[Data supplied Boundary: Start]
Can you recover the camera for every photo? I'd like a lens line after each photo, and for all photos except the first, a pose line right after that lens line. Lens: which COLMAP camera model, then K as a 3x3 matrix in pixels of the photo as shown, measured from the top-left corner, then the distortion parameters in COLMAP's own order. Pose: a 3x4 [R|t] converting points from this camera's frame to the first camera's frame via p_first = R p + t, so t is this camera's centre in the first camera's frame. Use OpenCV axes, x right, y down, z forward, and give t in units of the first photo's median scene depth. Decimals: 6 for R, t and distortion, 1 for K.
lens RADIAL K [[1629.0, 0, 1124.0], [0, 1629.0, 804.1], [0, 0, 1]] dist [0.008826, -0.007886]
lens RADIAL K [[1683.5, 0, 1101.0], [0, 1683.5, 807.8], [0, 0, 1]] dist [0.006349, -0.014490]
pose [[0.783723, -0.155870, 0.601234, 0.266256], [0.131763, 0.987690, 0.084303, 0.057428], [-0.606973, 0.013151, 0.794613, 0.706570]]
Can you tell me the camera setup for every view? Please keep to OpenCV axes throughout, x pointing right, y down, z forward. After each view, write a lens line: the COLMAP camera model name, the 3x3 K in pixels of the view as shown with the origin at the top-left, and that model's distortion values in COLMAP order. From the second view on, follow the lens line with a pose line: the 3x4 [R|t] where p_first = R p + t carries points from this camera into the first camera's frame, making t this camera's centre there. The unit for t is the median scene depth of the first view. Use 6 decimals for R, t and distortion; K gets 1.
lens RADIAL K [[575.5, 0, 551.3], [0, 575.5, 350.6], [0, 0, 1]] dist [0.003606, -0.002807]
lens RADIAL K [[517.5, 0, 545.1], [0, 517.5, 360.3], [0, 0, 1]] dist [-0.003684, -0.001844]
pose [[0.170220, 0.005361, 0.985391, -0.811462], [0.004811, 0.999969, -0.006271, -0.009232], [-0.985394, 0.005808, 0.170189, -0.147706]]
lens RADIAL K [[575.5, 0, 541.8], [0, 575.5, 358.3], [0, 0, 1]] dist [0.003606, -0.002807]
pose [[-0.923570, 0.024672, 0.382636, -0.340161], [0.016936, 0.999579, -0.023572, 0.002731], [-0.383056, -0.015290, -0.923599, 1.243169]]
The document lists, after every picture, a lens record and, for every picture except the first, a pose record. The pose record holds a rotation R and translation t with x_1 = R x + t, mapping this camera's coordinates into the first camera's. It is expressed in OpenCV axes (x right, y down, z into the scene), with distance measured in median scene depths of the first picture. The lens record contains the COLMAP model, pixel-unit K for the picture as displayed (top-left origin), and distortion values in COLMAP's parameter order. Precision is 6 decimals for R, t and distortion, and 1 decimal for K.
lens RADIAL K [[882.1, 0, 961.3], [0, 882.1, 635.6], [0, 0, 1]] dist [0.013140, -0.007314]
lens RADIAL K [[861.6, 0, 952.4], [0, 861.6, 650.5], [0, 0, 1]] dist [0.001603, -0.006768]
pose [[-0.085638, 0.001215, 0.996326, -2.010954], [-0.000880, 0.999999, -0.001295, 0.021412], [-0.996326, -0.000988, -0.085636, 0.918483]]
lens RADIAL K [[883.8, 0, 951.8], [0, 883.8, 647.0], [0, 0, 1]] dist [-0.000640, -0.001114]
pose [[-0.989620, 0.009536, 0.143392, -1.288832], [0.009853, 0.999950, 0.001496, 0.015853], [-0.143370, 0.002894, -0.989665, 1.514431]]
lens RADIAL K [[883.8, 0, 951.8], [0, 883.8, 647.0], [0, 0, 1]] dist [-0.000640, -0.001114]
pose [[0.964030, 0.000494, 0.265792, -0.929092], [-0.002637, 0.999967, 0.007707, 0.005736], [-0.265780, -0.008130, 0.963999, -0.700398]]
[Data supplied Boundary: End]
▶ _Required action_
Repeat each line above exactly as written.

▶ _Written response_
Can you recover the camera for every photo? I'd like a lens line after each photo, and for all photos except the first, a pose line right after that lens line. Lens: which COLMAP camera model, then K as a 3x3 matrix in pixels of the photo as shown, measured from the top-left corner, then the distortion parameters in COLMAP's own order. Pose: a 3x4 [R|t] converting points from this camera's frame to the first camera's frame via p_first = R p + t, so t is this camera's centre in the first camera's frame. Use OpenCV axes, x right, y down, z forward, and give t in units of the first photo's median scene depth. Decimals: 6 for R, t and distortion, 1 for K.
lens RADIAL K [[1629.0, 0, 1124.0], [0, 1629.0, 804.1], [0, 0, 1]] dist [0.008826, -0.007886]
lens RADIAL K [[1683.5, 0, 1101.0], [0, 1683.5, 807.8], [0, 0, 1]] dist [0.006349, -0.014490]
pose [[0.783723, -0.155870, 0.601234, 0.266256], [0.131763, 0.987690, 0.084303, 0.057428], [-0.606973, 0.013151, 0.794613, 0.706570]]
Can you tell me the camera setup for every view? Please keep to OpenCV axes throughout, x pointing right, y down, z forward. After each view, write a lens line: the COLMAP camera model name, the 3x3 K in pixels of the view as shown with the origin at the top-left, and that model's distortion values in COLMAP order. From the second view on, follow the lens line with a pose line: the 3x4 [R|t] where p_first = R p + t carries points from this camera into the first camera's frame, making t this camera's centre there. The unit for t is the median scene depth of the first view. Use 6 decimals for R, t and distortion; K gets 1.
lens RADIAL K [[575.5, 0, 551.3], [0, 575.5, 350.6], [0, 0, 1]] dist [0.003606, -0.002807]
lens RADIAL K [[517.5, 0, 545.1], [0, 517.5, 360.3], [0, 0, 1]] dist [-0.003684, -0.001844]
pose [[0.170220, 0.005361, 0.985391, -0.811462], [0.004811, 0.999969, -0.006271, -0.009232], [-0.985394, 0.005808, 0.170189, -0.147706]]
lens RADIAL K [[575.5, 0, 541.8], [0, 575.5, 358.3], [0, 0, 1]] dist [0.003606, -0.002807]
pose [[-0.923570, 0.024672, 0.382636, -0.340161], [0.016936, 0.999579, -0.023572, 0.002731], [-0.383056, -0.015290, -0.923599, 1.243169]]
The document lists, after every picture, a lens record and, for every picture except the first, a pose record. The pose record holds a rotation R and translation t with x_1 = R x + t, mapping this camera's coordinates into the first camera's. It is expressed in OpenCV axes (x right, y down, z into the scene), with distance measured in median scene depths of the first picture. The lens record contains the COLMAP model, pixel-unit K for the picture as displayed (top-left origin), and distortion values in COLMAP's parameter order. Precision is 6 decimals for R, t and distortion, and 1 decimal for K.
lens RADIAL K [[882.1, 0, 961.3], [0, 882.1, 635.6], [0, 0, 1]] dist [0.013140, -0.007314]
lens RADIAL K [[861.6, 0, 952.4], [0, 861.6, 650.5], [0, 0, 1]] dist [0.001603, -0.006768]
pose [[-0.085638, 0.001215, 0.996326, -2.010954], [-0.000880, 0.999999, -0.001295, 0.021412], [-0.996326, -0.000988, -0.085636, 0.918483]]
lens RADIAL K [[883.8, 0, 951.8], [0, 883.8, 647.0], [0, 0, 1]] dist [-0.000640, -0.001114]
pose [[-0.989620, 0.009536, 0.143392, -1.288832], [0.009853, 0.999950, 0.001496, 0.015853], [-0.143370, 0.002894, -0.989665, 1.514431]]
lens RADIAL K [[883.8, 0, 951.8], [0, 883.8, 647.0], [0, 0, 1]] dist [-0.000640, -0.001114]
pose [[0.964030, 0.000494, 0.265792, -0.929092], [-0.002637, 0.999967, 0.007707, 0.005736], [-0.265780, -0.008130, 0.963999, -0.700398]]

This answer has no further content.